Afrique

Élection à la Banque africaine de développement : cinq visions pour l’Afrique de demain

À l’heure où l’Afrique affronte des bouleversements majeurs dans le financement du développement, cinq candidats briguent la présidence de la Banque africaine de développement. Le scrutin, prévu le 29 mai à Abidjan, s’annonce stratégique : il désignera celui ou celle qui devra redéfinir le rôle de la BAD dans un monde en mutation.

Le 29 mai prochain, les 81 États membres de la Banque africaine de développement (BAD), dont 54 africains, éliront à huis clos à Abidjan le nouveau président de l’institution financière continentale, pour succéder au Nigérian Akinwumi Adesina, dont le second mandat de cinq ans arrive à son terme après dix années à la tête de la BAD.

Cinq candidats sont en lice : le Sénégalais Amadou Hott, la Sud-Africaine Swazi Bajabulile Tshabalala, le Mauritanien Sidi Ould Tah, le Zambien Samuel Munzele Maimbo et le Tchadien Mahamat Abbas Tolli.  

Tous veulent incarner un tournant dans le rôle de la BAD, alors que les financements concessionnels se contractent, que les aides des pays riches s’amenuisent et que les coûts d’emprunt deviennent volatils. Face à ces défis, les 318 milliards de dollars de capital de la BAD représentent un levier vital pour l’Afrique.

Swazi Tshabalala, la réformatrice

Ancienne vice-présidente principale de la BAD, la Sud-Africaine Swazi Bajabulile Tshabalala, unique femme dans la course, veut repenser la structure interne de l’institution. Elle estime que celle-ci manque de cohérence dans l’exécution de ses projets, en particulier dans les infrastructures.

Son ambition : rationaliser les priorités, libérer le potentiel économique du continent en créant des instruments financiers innovants, et bâtir sur les expériences récentes de la BAD en matière de capital hybride.

Amadou Hott, le chantre de l’autonomie financière

Ancien ministre sénégalais de l’Économie, Amadou Hott veut mobiliser davantage les ressources internes du continent. Il plaide pour une augmentation des recettes fiscales – le ratio moyen impôts/PIB en Afrique étant de 16 %, contre 34 % dans l’OCDE – afin d’améliorer les notations souveraines, réduire les coûts d’emprunt et financer les infrastructures critiques.

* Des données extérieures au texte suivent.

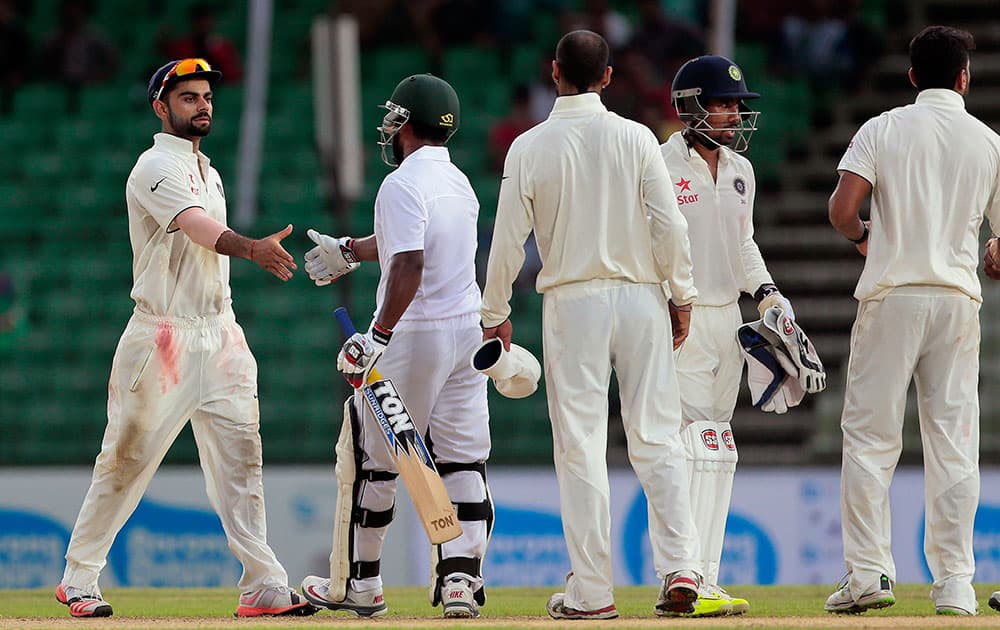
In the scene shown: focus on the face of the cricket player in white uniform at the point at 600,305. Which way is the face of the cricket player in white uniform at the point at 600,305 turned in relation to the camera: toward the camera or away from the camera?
away from the camera

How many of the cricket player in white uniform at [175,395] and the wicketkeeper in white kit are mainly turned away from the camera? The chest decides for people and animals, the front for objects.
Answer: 0

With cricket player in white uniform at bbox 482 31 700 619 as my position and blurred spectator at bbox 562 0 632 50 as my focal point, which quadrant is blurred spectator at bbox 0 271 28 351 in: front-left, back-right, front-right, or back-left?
front-left

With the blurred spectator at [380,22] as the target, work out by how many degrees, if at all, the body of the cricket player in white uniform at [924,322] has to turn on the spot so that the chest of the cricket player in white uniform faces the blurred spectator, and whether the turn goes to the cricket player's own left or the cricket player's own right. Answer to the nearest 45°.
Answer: approximately 45° to the cricket player's own left

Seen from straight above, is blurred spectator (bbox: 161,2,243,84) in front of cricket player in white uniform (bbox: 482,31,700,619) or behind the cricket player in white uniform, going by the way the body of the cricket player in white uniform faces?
in front

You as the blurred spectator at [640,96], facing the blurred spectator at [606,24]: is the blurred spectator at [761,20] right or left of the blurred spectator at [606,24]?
right

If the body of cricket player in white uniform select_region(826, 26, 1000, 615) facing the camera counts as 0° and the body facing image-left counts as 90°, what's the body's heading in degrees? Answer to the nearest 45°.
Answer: approximately 180°

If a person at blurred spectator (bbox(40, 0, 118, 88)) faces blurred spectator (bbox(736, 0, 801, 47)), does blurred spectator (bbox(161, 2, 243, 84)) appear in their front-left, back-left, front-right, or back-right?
front-right

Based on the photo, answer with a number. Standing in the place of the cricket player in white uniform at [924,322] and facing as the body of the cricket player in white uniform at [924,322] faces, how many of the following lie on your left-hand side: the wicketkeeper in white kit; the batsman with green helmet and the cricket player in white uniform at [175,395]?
3

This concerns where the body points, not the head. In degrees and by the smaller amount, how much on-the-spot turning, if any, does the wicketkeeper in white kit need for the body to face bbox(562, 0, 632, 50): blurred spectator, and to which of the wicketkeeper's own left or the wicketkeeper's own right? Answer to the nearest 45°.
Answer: approximately 135° to the wicketkeeper's own left

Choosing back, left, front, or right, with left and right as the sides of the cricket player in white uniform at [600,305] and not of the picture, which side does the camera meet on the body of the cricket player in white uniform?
back

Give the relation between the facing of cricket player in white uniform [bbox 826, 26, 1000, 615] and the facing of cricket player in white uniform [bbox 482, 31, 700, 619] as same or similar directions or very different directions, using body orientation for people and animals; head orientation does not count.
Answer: same or similar directions

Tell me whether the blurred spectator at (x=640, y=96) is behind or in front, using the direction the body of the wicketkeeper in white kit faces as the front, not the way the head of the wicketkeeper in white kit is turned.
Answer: behind

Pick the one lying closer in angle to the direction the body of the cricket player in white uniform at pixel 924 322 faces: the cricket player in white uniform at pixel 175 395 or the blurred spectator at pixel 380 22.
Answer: the blurred spectator

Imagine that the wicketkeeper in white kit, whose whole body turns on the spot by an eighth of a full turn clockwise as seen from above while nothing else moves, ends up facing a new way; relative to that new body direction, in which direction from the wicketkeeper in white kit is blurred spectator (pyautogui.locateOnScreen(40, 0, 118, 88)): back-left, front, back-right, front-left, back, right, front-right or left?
back-right

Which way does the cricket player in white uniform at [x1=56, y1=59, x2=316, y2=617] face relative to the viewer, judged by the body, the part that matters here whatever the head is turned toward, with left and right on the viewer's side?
facing the viewer and to the right of the viewer
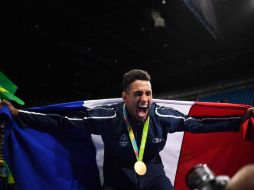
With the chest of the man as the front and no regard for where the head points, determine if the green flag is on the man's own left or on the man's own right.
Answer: on the man's own right

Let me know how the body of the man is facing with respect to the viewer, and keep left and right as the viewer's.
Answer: facing the viewer
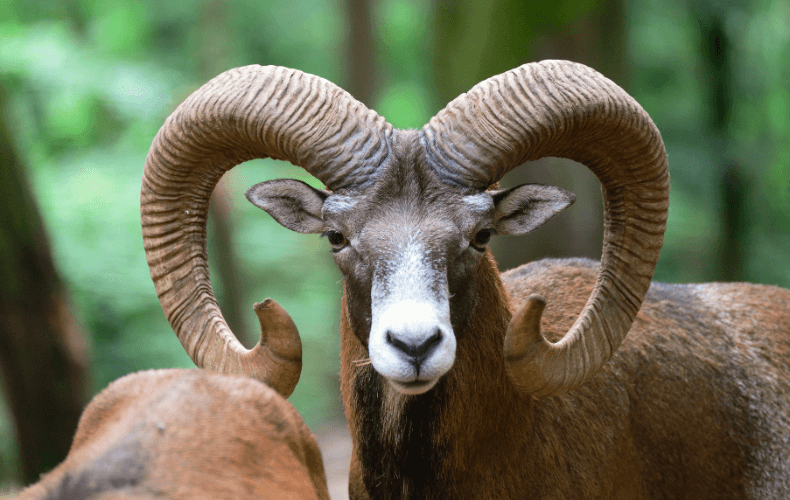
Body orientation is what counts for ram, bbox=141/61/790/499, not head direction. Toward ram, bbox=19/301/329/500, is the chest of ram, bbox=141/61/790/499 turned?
yes

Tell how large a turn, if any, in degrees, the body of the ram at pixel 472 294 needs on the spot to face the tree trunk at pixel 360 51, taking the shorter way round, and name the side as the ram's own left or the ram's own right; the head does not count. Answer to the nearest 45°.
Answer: approximately 135° to the ram's own right

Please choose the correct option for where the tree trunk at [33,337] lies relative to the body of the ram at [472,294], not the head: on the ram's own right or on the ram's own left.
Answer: on the ram's own right

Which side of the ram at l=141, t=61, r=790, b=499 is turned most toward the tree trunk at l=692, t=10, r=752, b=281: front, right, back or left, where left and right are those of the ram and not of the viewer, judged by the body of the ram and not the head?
back

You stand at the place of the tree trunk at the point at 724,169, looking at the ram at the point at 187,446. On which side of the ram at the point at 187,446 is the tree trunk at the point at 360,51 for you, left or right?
right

Il insiste sur la nécessité de structurer des projets capables d’attirer les financements privés africains.

Samuel Maimbo, l’intégration par la finance

Vice-président de la Banque mondiale en congé pour mener campagne, le Zambien Samuel Munzele Maimbo veut s’attaquer aux blocages invisibles : harmonisation réglementaire, circulation des capitaux et renforcement des marchés intra-africains.

Il propose une approche continentale des questions de dette, de commerce et d’infrastructure, estimant que seule une Afrique interconnectée pourra résister aux chocs extérieurs.

Sidi Ould Tah, pour une souveraineté économique africaine

Fort de dix ans à la tête de la Banque arabe pour le développement économique en Afrique, l’ancien ministre mauritanien Sidi Ould Tah veut repositionner la BAD comme moteur de souveraineté.

Il mise sur la formalisation du secteur informel – qui concerne 83 % de la main-d’œuvre – ainsi que sur des partenariats stratégiques pour convertir chaque dollar mobilisé en dix dollars d’investissement productif, notamment dans des infrastructures résilientes au climat.

Mahamat Tolli, l’autonomie par la rigueur

Ex-ministre tchadien des Finances et gouverneur de banque centrale, Mahamat Abbas Tolli prône une réforme profonde du modèle opérationnel de la BAD. Sa vision repose sur la gouvernance, la transparence et la lutte contre les flux financiers illicites. Il veut consolider les partenariats public-privé, mutualiser les risques et numériser les circuits de financement.

Son parcours personnel, marqué par la guerre et la résilience, nourrit une ambition inclusive : faire de la BAD un outil de transformation pour tous les Africains.

L'élection du 29 mai sera l’occasion d’examiner comment l’Afrique peut mieux valoriser ses ressources, faire face aux défis de la dette, du changement climatique et de la montée des barrières commerciales, dans un contexte géopolitique de plus en plus tendu.